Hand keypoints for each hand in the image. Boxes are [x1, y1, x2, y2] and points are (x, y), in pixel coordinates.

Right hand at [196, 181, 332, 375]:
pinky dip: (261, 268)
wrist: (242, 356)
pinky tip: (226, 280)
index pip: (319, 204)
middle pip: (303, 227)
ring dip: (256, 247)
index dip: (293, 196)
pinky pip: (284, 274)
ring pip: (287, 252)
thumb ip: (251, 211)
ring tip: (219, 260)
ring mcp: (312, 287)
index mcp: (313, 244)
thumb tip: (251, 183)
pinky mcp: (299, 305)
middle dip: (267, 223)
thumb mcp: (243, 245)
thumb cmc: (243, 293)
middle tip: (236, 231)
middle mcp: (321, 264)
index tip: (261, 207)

● ● ● ● ● ● ●

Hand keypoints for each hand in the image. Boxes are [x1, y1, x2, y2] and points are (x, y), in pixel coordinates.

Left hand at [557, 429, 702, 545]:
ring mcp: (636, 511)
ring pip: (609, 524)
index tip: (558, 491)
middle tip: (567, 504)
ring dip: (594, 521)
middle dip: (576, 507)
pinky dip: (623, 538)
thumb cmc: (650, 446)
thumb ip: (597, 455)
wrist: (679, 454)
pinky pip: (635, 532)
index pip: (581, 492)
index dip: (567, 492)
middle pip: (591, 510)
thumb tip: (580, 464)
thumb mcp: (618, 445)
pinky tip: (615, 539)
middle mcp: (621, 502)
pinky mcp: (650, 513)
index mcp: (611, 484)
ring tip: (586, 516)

● ● ● ● ● ● ●

● **Task details**:
For the records above, how many lines contain the word "ring"? Reply with the number only.

● **Solution to the exercise**:
8